Copy out all of the items below word for word, but leave the pictures out.

(Chart-based quiz items):
━━━

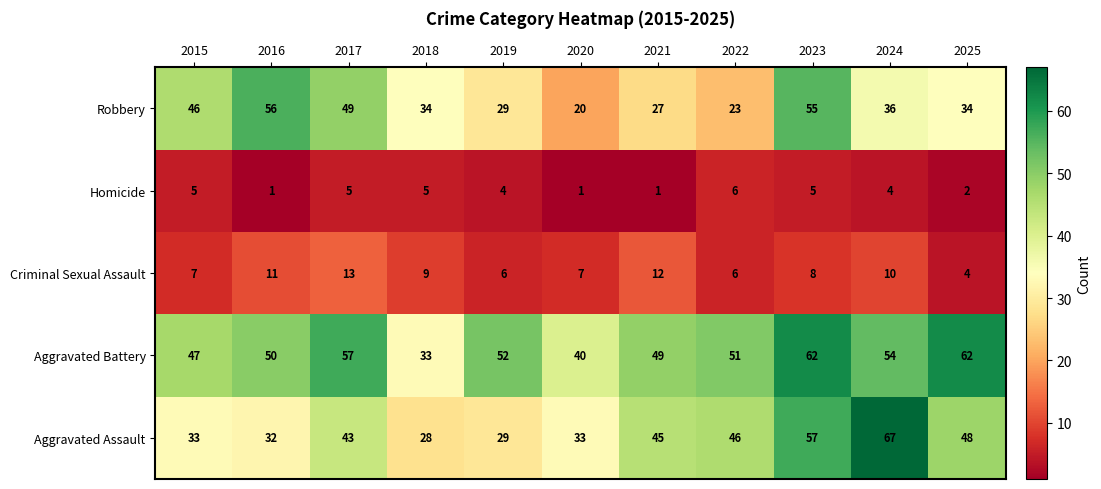

How many Homicide values are between 1 and 5?

10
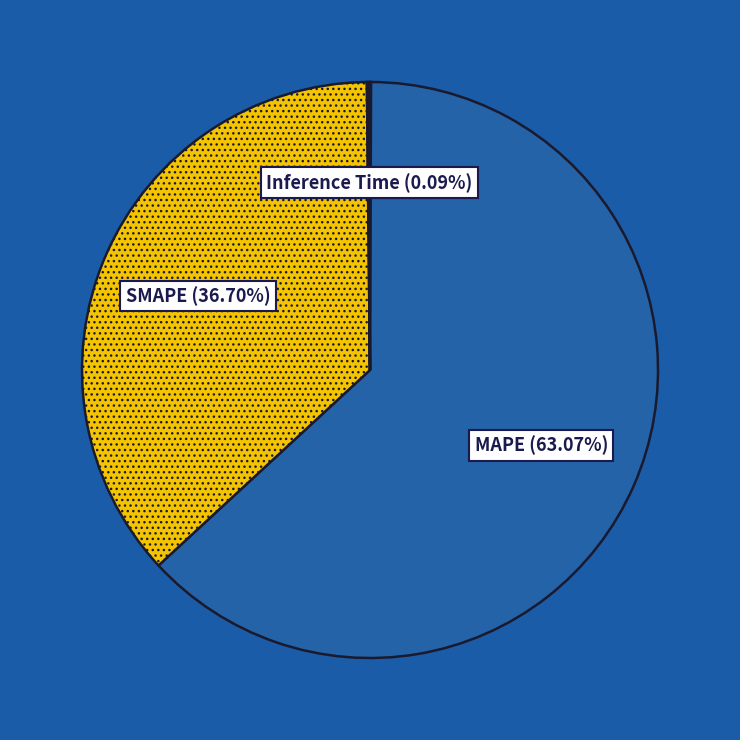

Which slice is the largest?

MAPE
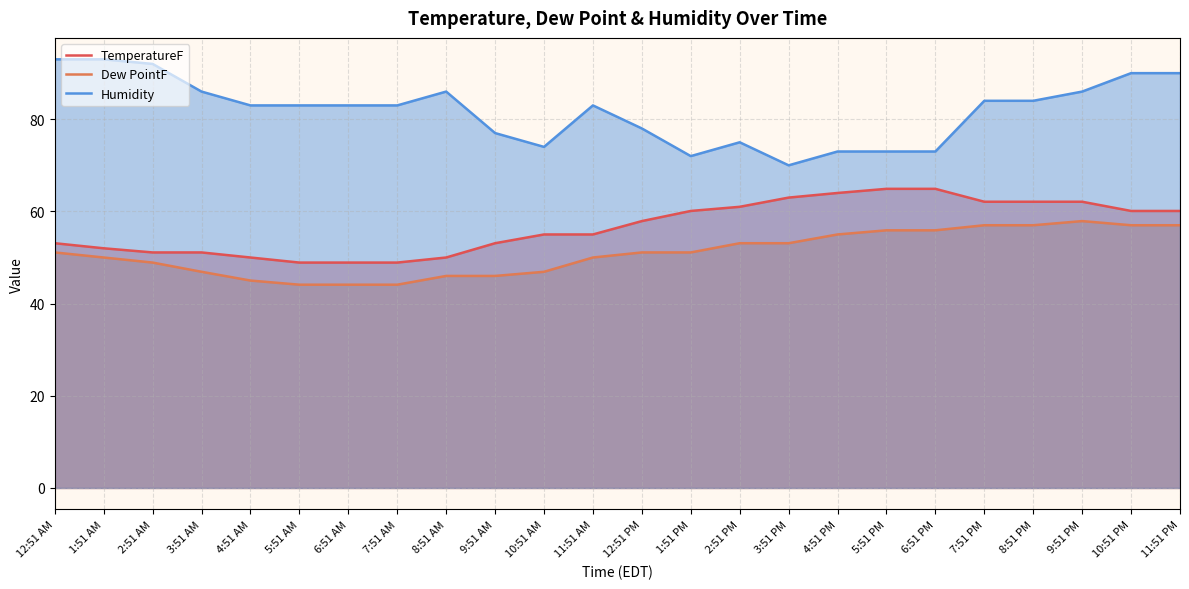

Which category has the highest value across all series?

12:51 AM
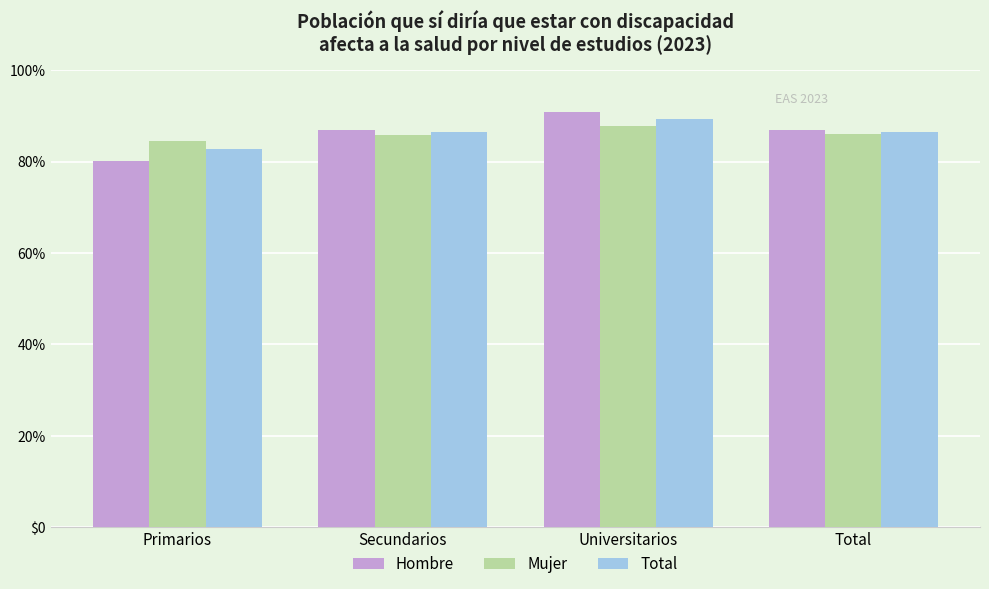

Read the Total value at Secundarios.

0.9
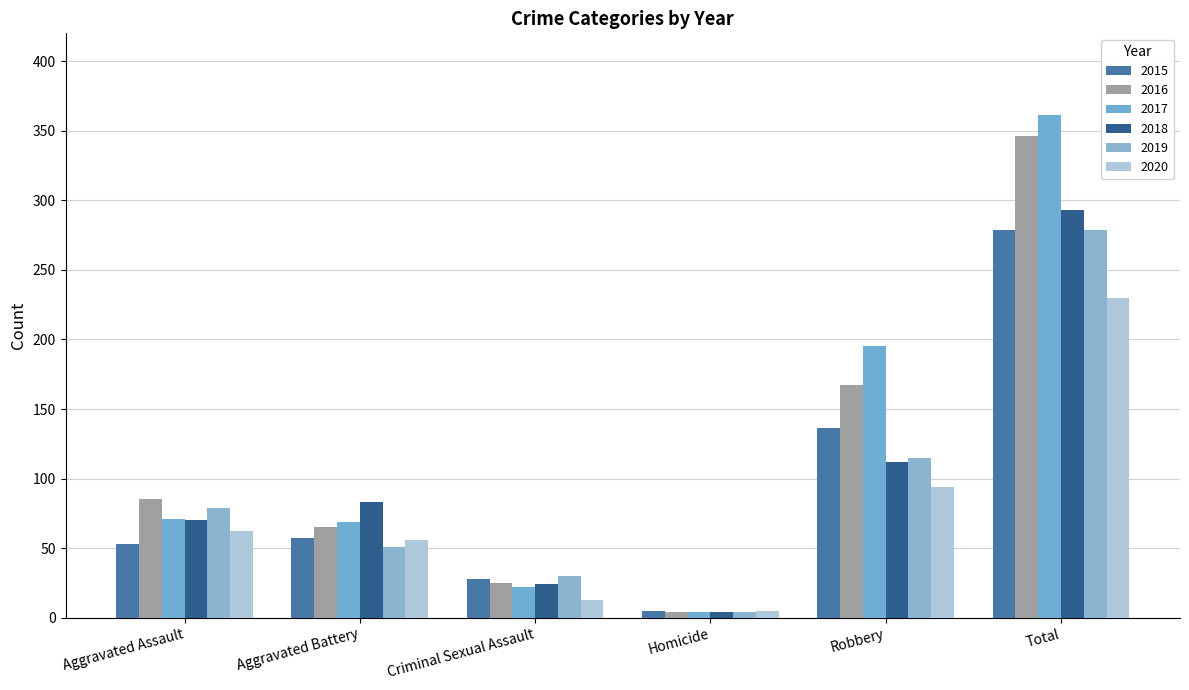

What is the average value of the 2016 series?

115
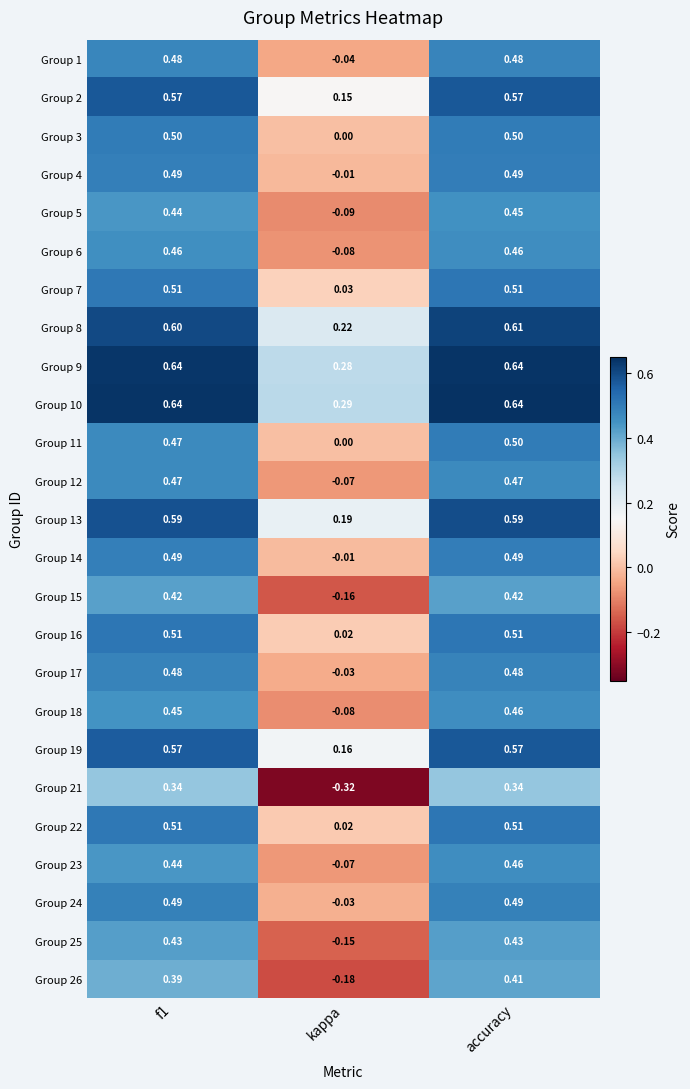

At which category is the sum across all series the highest?

accuracy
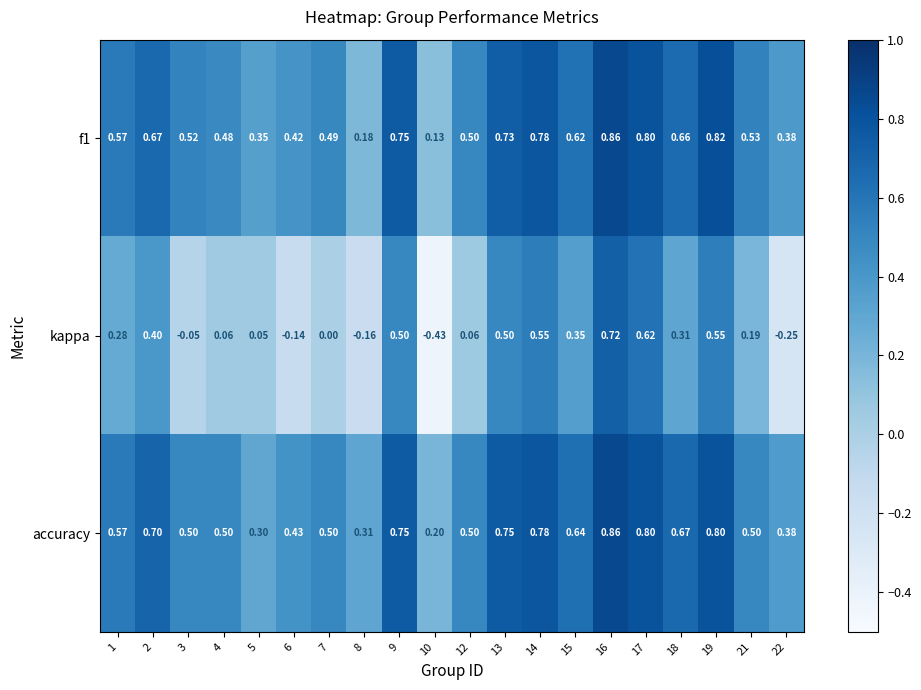

Which category has the lowest value across all series?

10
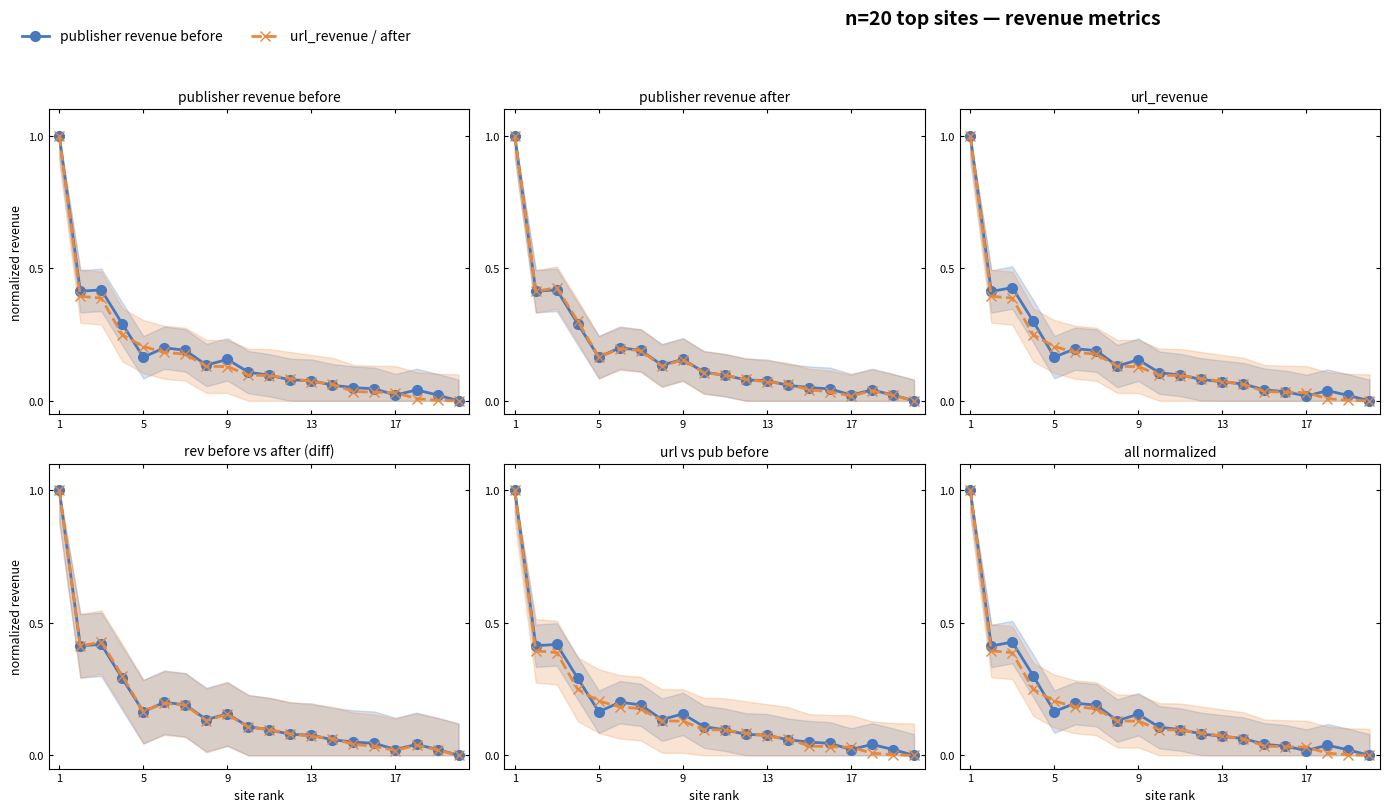

After their last crossing, which series has the higher values: url_revenue or publisher revenue before?

publisher revenue before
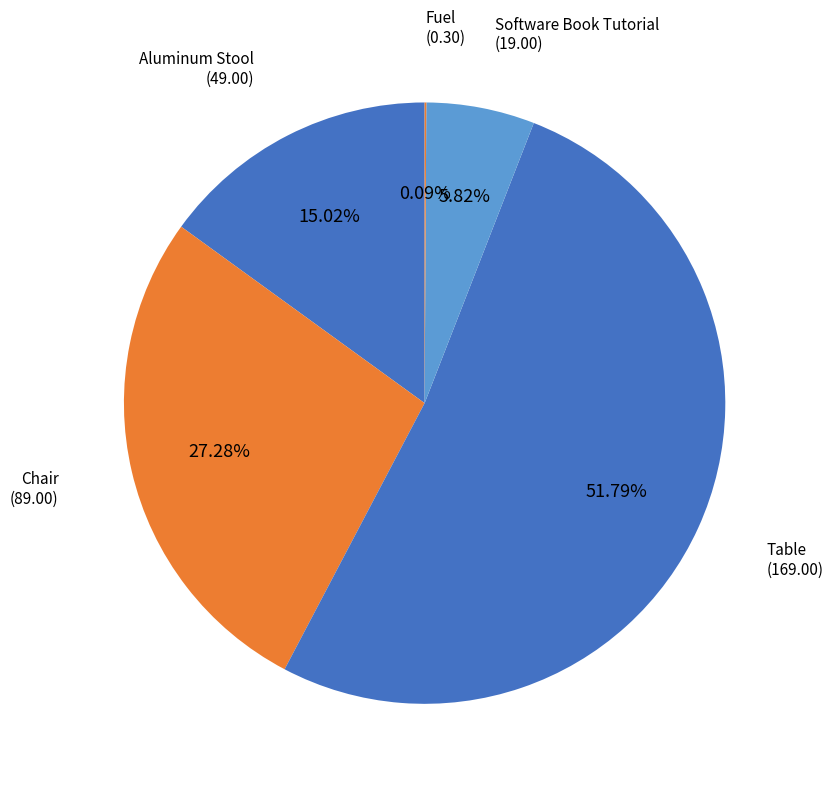

What portion of the pie excludes Chair?

72.7%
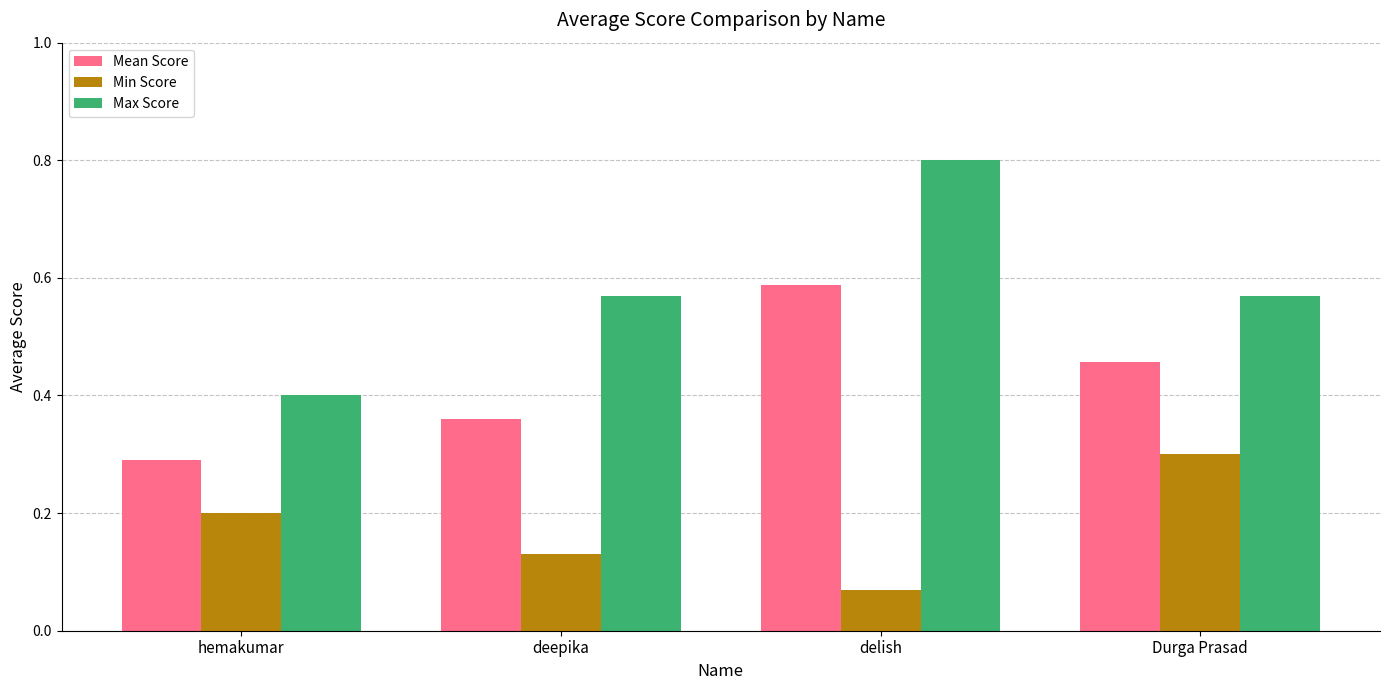

Count the number of data series in this chart.

3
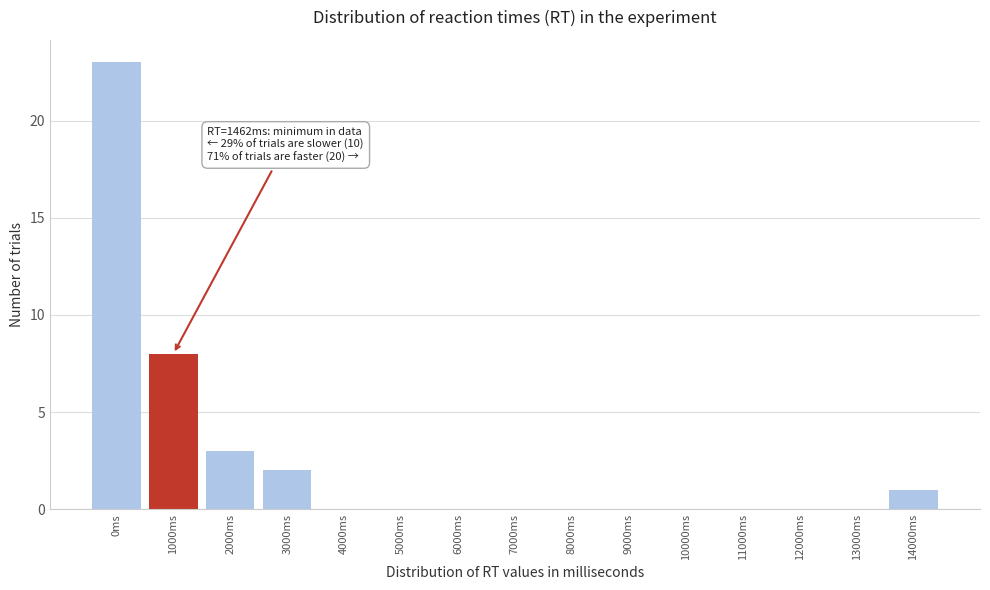

Is it true that the value at 10000ms is 0?

True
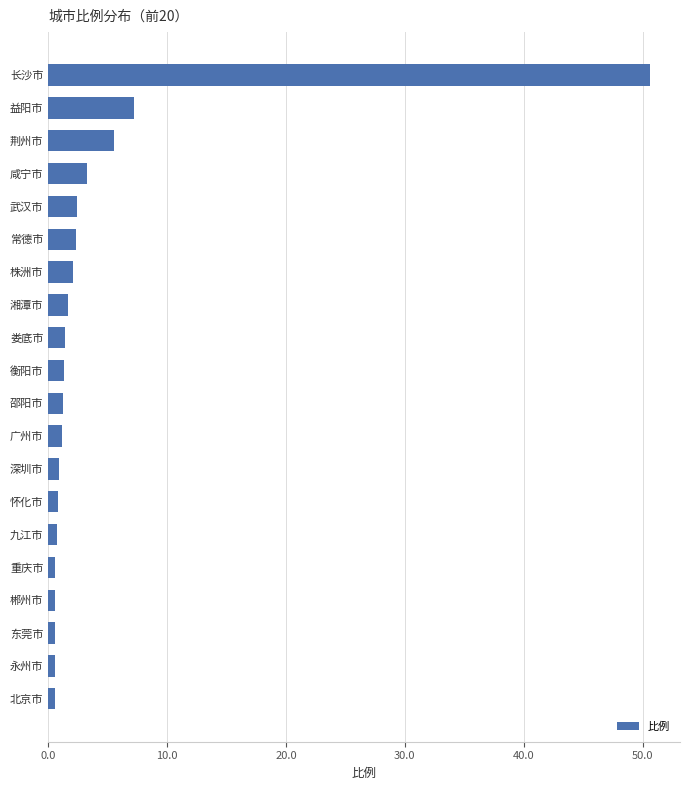

Is it true that the value at 常德市 is 3.9?

False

━━━

(EXERCISE RESPONSE):
How many Homicide values are between 1 and 5?

10

Which slice is the largest?

MAPE

Which category has the highest value across all series?

12:51 AM

Read the Total value at Secundarios.

0.9

What is the average value of the 2016 series?

115

At which category is the sum across all series the highest?

accuracy

Which category has the lowest value across all series?

10

After their last crossing, which series has the higher values: url_revenue or publisher revenue before?

publisher revenue before

What portion of the pie excludes Chair?

72.7%

Count the number of data series in this chart.

3

Is it true that the value at 10000ms is 0?

True

Is it true that the value at 常德市 is 3.9?

False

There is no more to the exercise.